Semantics, tagging and Twitter:

Another failed “Semantic Web” experiment, or a potential gold mine?

Twitter recently announced a new development, called “Annotations”, at the Chirp Twitter developers’ conference. Annotations is a way of adding additional metadata to your tweets, and is in many ways arguably an inevitable expansion of their original self-imposed 140 character limit, which has since become one of their strongest trademarks.

Annotations can be seen as the counterpart of “tags” which are often used on blog posts. They provide a context for the tweet – a semantics of sorts. Most twitter users are familiar with “hash tags”, which can be seen as the informal precursor to annotations.

Necessity is the mother of invention, and because natural language can be very ambiguous (ask any computational linguist!), the community of short message system users quickly started using hash tags to overcome this problem. The main motivation was to get the intended message across with the least amount of ambiguity, within the 140 character restriction.

The second motivation that led to the widespread use of tags in general, and hash tags in particular, is the ability it affords the author to provide a concise high-level summary of his intended message – a delineation of the intended conceptual grounds it attempts to cover. Therefore, messages with matching tags could point towards a higher conceptual match than messages simply containing the same keywords.

For instance, as an example, say you were interested in users’ opinions of Apple products in general. If your search for “apple products” presented you with a list of ten pages’ titles only, it might be fair to assume that an article titled “Apple Products” relates to the high-tech company, Apple Inc., and some of their products. However, can you completely rule out the possibility that it relates to McCutcheon’s Apple Products Inc? Well yes, if the author included tags such as “#high-tech”, “#gadgets”, “#apple-company” or “#review”!

But it goes deeper than this: Once objects are tagged, this allows one to explore “themes” in data. And yes, the notion of tags is not limited to textual messages only, it can be applied to all sorts of multimedia and hard-to-index data. This is one of the easiest forms of recommending “related” objects to users: Let users collaboratively tag objects with descriptive tags, and cluster these objects based on these tags – i.e. the more their tags agree the more “related” they are. We are still a long way from being able to automatically analyse, say, video content to detect the main themes or moods or other hard-to-define characteristics contained therein. Humans, however, have been doing this sort of thing for ages.

So how does this relate to Twitter’s chirpy new feature, “Annotations”? Twitter made sure not to define exactly what annotations are for, and how they should be used, but to “encourage innovation in their use” from the community. Initially, you get an additional 512 bytes of data, which “might be increased to up to 2 KB”, within which you can embed your own annotations in the form of name space/key/value pair JSON structures. Important to note is the use of name spaces which allows users to specify the semantics underlying their annotations.

__Data provided__:
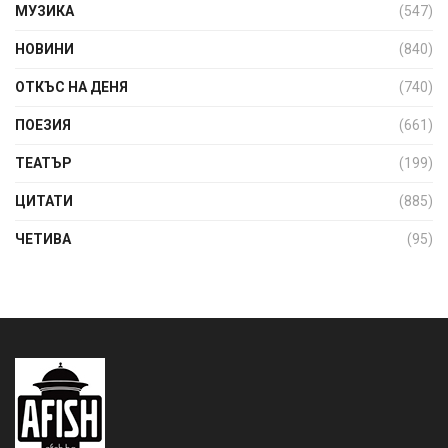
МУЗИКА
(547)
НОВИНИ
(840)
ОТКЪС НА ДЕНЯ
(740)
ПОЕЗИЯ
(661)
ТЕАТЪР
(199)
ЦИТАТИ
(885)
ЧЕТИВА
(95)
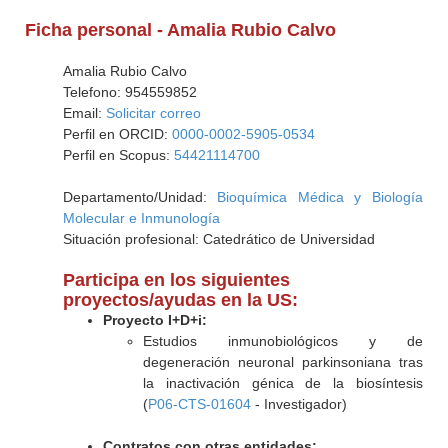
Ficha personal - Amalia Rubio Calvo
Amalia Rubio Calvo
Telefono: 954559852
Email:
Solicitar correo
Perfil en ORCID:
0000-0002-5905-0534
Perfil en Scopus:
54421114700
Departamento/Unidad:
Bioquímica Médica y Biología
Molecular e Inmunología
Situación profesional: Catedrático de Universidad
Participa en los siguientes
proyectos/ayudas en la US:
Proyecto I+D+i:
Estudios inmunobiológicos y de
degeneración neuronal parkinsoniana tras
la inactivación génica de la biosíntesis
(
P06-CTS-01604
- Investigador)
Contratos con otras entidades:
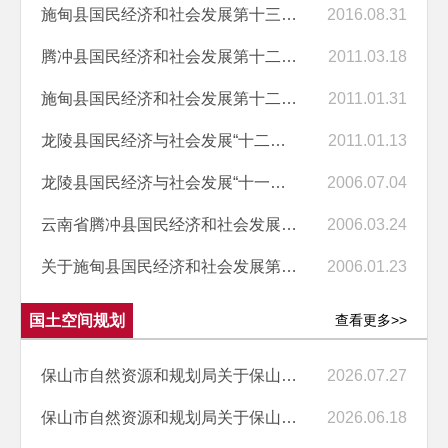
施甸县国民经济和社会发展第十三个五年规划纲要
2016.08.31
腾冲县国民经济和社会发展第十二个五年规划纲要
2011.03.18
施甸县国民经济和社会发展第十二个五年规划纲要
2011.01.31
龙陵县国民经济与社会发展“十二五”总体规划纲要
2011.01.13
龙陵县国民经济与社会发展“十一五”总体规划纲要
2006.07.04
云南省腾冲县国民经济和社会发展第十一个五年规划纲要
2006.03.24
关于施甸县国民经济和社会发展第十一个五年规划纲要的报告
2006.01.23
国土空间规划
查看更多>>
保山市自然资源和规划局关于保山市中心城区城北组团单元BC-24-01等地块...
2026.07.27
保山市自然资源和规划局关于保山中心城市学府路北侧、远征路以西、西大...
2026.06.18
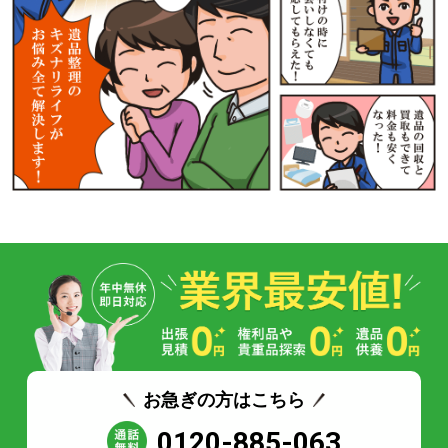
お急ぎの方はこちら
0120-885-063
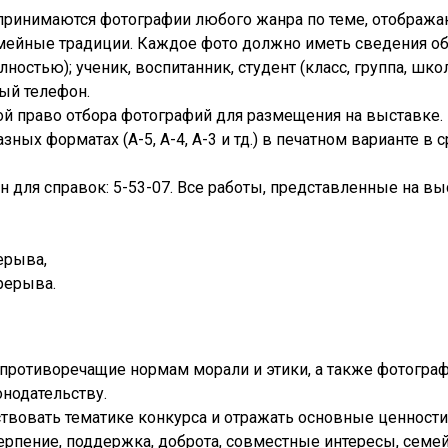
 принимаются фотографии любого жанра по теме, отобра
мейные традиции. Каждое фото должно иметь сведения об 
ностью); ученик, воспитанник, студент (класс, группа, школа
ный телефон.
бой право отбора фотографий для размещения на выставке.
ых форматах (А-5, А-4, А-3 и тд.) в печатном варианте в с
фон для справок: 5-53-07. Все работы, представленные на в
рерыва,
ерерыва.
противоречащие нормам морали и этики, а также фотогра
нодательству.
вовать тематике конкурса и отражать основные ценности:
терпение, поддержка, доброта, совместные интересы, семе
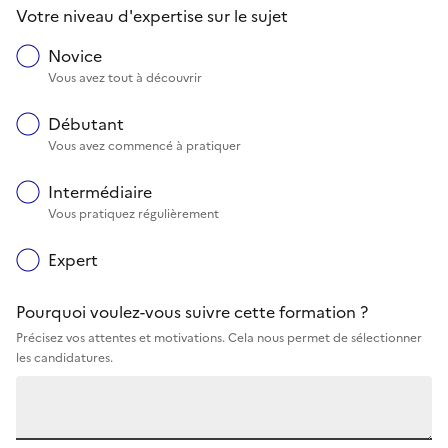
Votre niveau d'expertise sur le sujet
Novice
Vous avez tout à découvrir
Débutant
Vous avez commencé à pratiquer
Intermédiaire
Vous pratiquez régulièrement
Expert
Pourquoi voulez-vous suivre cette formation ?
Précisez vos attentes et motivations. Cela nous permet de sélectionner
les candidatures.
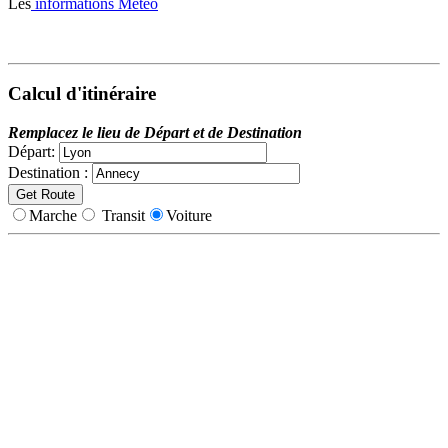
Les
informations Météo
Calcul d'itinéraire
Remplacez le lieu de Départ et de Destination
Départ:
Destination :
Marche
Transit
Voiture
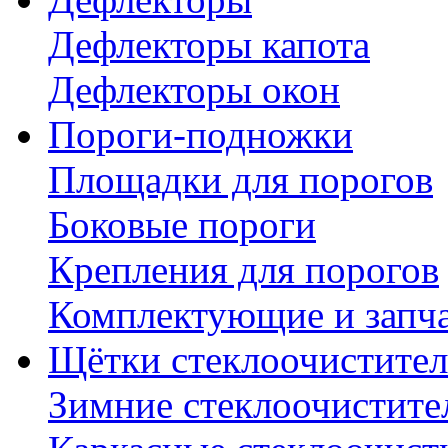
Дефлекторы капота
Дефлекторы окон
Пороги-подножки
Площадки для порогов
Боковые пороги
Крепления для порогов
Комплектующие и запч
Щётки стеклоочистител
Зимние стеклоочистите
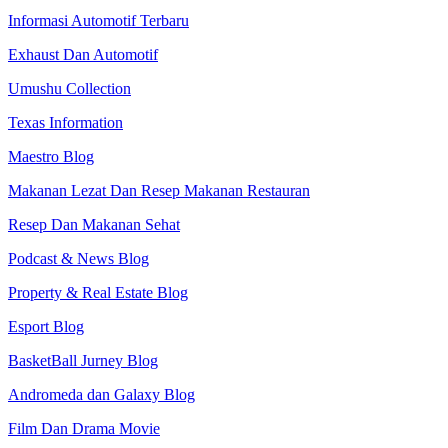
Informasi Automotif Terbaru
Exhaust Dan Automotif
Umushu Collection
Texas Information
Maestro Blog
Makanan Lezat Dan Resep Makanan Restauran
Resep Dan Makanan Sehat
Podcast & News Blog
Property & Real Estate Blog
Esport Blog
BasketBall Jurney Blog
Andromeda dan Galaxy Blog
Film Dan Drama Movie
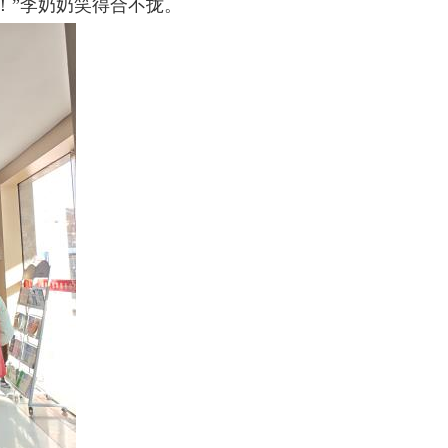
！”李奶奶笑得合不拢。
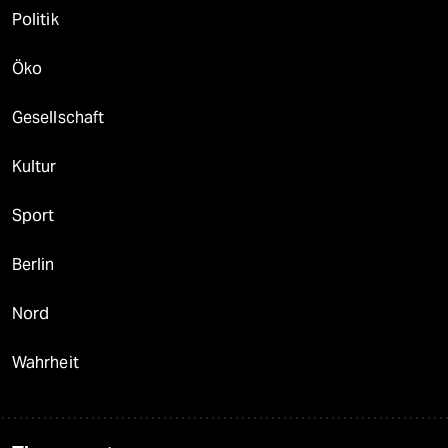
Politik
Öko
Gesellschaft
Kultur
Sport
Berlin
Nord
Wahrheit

__Task A__: In the article on Twitter annotations, how much additional data do annotations initially provide?
__Task B__: Please give the listing lines from the one containing "Дефлекторы капота" through the last line of the listing as a Markdown table with the columns Row and Listing line. Leave out the pictures and any blank lines.

__Output A__: 512 bytes.

__Output B__:
| Row | Listing line |
|---|---|
| 1 | Дефлекторы капота |
| 2 | Дефлекторы окон |
| 3 | Пороги-подножки |
| 4 | Площадки для порогов |
| 5 | Боковые пороги |
| 6 | Крепления для порогов |
| 7 | Комплектующие и запч |
| 8 | Щётки стеклоочистител |
| 9 | Зимние стеклоочистите |
| 10 | Informasi Automotif Terbaru |
| 11 | Exhaust Dan Automotif |
| 12 | Umushu Collection |
| 13 | Texas Information |
| 14 | Maestro Blog |
| 15 | Makanan Lezat Dan Resep Makanan Restauran |
| 16 | Resep Dan Makanan Sehat |
| 17 | Podcast & News Blog |
| 18 | Property & Real Estate Blog |
| 19 | Esport Blog |
| 20 | BasketBall Jurney Blog |
| 21 | Andromeda dan Galaxy Blog |
| 22 | Film Dan Drama Movie |
| 23 | ！”李奶奶笑得合不拢。 |
| 24 | Politik |
| 25 | Öko |
| 26 | Gesellschaft |
| 27 | Kultur |
| 28 | Sport |
| 29 | Berlin |
| 30 | Nord |
| 31 | Wahrheit |